Exxon oil spill on Yellowstone River
An absorbent boom is placed after an oil spill along the Yellowstone River in Laurel, Montana, July 5, 2011. An Exxon Mobil pipeline ruptured on Friday night about 150 miles downstream from Yellowstone National Park near the town of Laurel, Montana, just southwest of Billings, dumping up to 1,000 barrels, or 42,000 gallons, of crude oil into the flood-swollen river. REUTERS

The U.S. Justice Department and the state of Alaska have failed repeatedly to collect money for a long-term recovery plan from Exxon Mobil Corporation (NYSE: XOM) after its tanker spilled millions of gallons of oil off the Alaska coast almost 25 years ago, an environmental group said Monday.

In a recent court filing, both the Justice Department and Alaska said they were “still waiting for long overdue scientific studies before collecting a final $92 million claim to implement the recovery plan for unanticipated harm to fish, wildlife and habitat,” Public Employees for Environmental Responsibility, or PEER, said in statement.

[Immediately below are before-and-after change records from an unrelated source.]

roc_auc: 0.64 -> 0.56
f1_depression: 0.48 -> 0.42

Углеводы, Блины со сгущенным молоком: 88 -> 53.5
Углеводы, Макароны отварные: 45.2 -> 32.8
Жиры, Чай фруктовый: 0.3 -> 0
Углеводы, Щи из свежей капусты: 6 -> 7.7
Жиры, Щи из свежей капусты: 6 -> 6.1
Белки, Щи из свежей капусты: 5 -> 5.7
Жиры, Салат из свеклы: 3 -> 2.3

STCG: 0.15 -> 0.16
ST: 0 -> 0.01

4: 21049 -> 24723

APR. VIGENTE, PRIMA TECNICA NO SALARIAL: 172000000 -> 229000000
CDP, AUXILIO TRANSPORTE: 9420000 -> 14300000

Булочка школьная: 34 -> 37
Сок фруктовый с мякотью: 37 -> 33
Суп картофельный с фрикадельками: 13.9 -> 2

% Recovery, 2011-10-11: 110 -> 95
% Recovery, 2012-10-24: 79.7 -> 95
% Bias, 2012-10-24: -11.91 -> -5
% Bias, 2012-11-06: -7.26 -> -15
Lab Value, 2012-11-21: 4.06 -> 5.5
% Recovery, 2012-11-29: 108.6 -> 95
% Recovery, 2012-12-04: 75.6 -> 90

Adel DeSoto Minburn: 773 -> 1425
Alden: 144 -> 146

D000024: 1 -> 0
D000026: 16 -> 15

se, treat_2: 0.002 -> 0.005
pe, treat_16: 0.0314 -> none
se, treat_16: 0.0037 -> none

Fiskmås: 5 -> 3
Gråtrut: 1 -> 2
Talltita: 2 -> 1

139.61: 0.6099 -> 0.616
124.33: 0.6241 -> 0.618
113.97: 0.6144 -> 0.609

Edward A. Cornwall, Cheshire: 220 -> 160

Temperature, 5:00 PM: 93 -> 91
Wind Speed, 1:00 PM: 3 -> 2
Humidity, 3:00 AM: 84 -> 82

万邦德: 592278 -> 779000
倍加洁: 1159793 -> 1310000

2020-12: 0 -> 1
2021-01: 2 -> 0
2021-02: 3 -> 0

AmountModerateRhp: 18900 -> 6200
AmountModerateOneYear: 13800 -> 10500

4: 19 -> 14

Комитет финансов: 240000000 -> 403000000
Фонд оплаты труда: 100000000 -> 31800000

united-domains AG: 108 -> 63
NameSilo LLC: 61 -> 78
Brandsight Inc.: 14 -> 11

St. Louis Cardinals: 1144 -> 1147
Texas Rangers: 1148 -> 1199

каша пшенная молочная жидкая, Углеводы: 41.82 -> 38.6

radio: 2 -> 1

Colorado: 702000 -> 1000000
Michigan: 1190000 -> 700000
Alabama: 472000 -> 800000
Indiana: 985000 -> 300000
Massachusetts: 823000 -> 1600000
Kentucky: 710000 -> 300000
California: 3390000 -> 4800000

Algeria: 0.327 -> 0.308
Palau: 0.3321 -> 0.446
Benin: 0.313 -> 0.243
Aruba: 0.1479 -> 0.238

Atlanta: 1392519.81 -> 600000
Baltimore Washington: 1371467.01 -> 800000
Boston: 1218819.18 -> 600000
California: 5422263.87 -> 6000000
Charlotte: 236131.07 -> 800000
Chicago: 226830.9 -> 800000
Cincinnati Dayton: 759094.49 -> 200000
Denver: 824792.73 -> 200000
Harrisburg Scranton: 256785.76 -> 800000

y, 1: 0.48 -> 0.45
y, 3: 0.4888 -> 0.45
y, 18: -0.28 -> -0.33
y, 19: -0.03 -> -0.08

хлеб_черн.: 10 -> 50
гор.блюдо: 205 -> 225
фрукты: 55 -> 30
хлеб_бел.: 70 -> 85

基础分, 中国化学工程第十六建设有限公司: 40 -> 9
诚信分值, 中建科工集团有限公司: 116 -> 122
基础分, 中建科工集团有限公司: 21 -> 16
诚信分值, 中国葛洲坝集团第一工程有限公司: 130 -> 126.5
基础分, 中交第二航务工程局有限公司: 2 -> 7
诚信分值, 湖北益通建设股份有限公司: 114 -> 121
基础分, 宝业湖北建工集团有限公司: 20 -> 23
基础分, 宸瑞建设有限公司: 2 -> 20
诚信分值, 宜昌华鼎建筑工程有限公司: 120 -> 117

In 1989 the tanker Exxon Valdez spilled more than 11 million gallons of crude oil on the Alaskan coast. In 1991 a settlement of $1 billion was reached with Exxon, now Exxon Mobil. The deal also called for an added payment of up to $100 million for unknown environmental damages, the statement read.

In 2006 the U.S. and Alaska submitted a demand that the giant energy company pay $92 million to fund the recovery efforts, but because of delays they still have not seen the money.

“Amazingly, it’s been seven years since the government demanded this payment from Exxon but they have yet to collect a dime,” said Rick Steiner, a PEER board member. “This travesty may be a foreshadowing of the official neglect we can expect after spills that will surely occur from drilling in the Arctic Outer Continental Shelf.”